— DIRECTIVE —
Scan the entries below for "none" and copy each line that holds it.

━━━ EXTRACTED INFORMATION

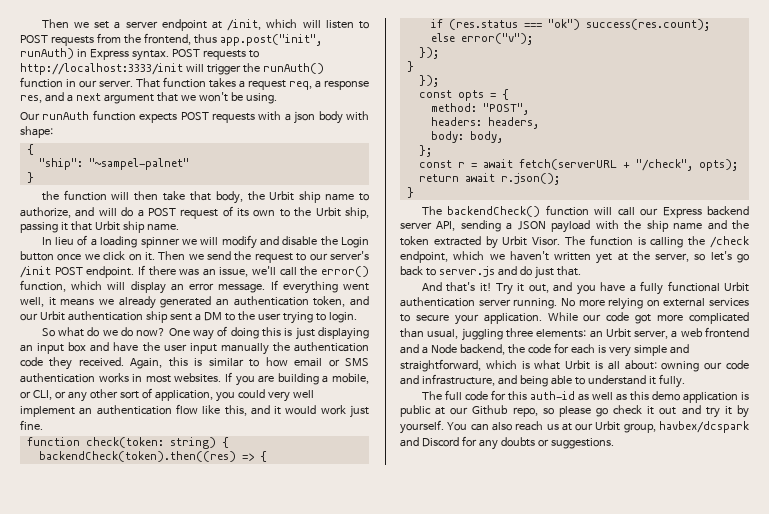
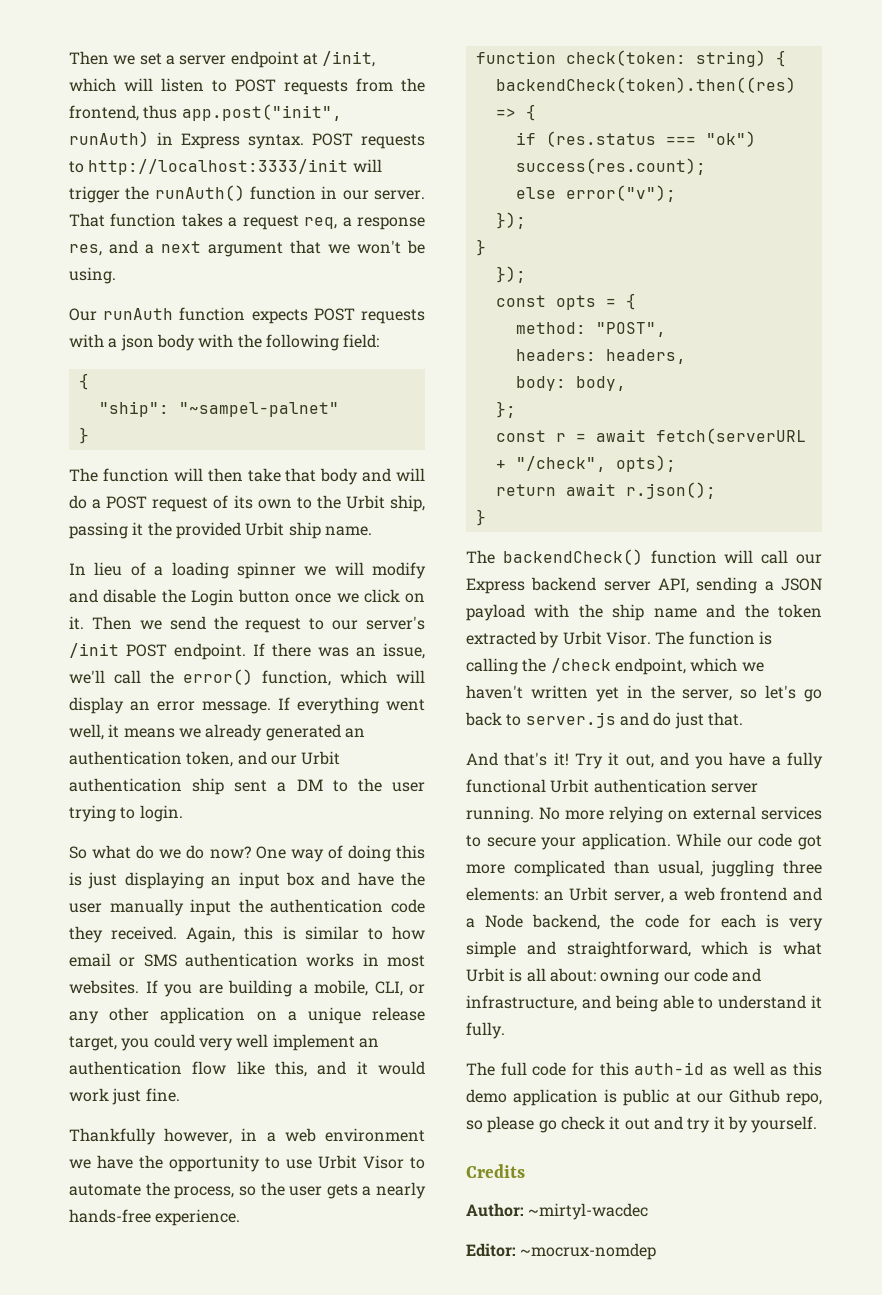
[20,126,53,138] shape: -> [237,334,380,351] the following field:
[41,191,59,201] the -> [69,468,98,482] The
[215,191,369,204] [20,207,71,218] body, the Urbit ship name to authorize, -> [320,468,359,485] body
[70,221,92,231] that -> [147,522,241,539] the provided
[189,343,269,355] input manually -> [109,899,232,916] manually input
[20,391,31,399] or -> (368, 988) none
[119,388,213,401] sort of application, -> [160,1007,425,1024] [69,1036,117,1051] application on a unique release target,
(43, 425) none -> [69,1128,426,1145] [69,1155,425,1172] [69,1182,426,1199] [69,1209,241,1226] // Thankfully however, in a web environment we have the opportunity to use Urbit Visor to automate the process, so the user gets a nearly hands-free experience.
[617,253,628,261] at -> [626,685,643,698] in
[447,421,749,433] [400,436,614,450] You can also reach us at our Urbit group, havbex/dcspark and Discord for any doubts or suggestions. -> [466,1164,525,1178] [466,1203,649,1220] [466,1243,657,1260] // Credits // Author: ~mirtyl-wacdec // Editor: ~mocrux-nomdep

━━━━━━

— OUTPUT OF THE TASK —
[20,391,31,399] or -> (368, 988) none
(43, 425) none -> [69,1128,426,1145] [69,1155,425,1172] [69,1182,426,1199] [69,1209,241,1226] // Thankfully however, in a web environment we have the opportunity to use Urbit Visor to automate the process, so the user gets a nearly hands-free experience.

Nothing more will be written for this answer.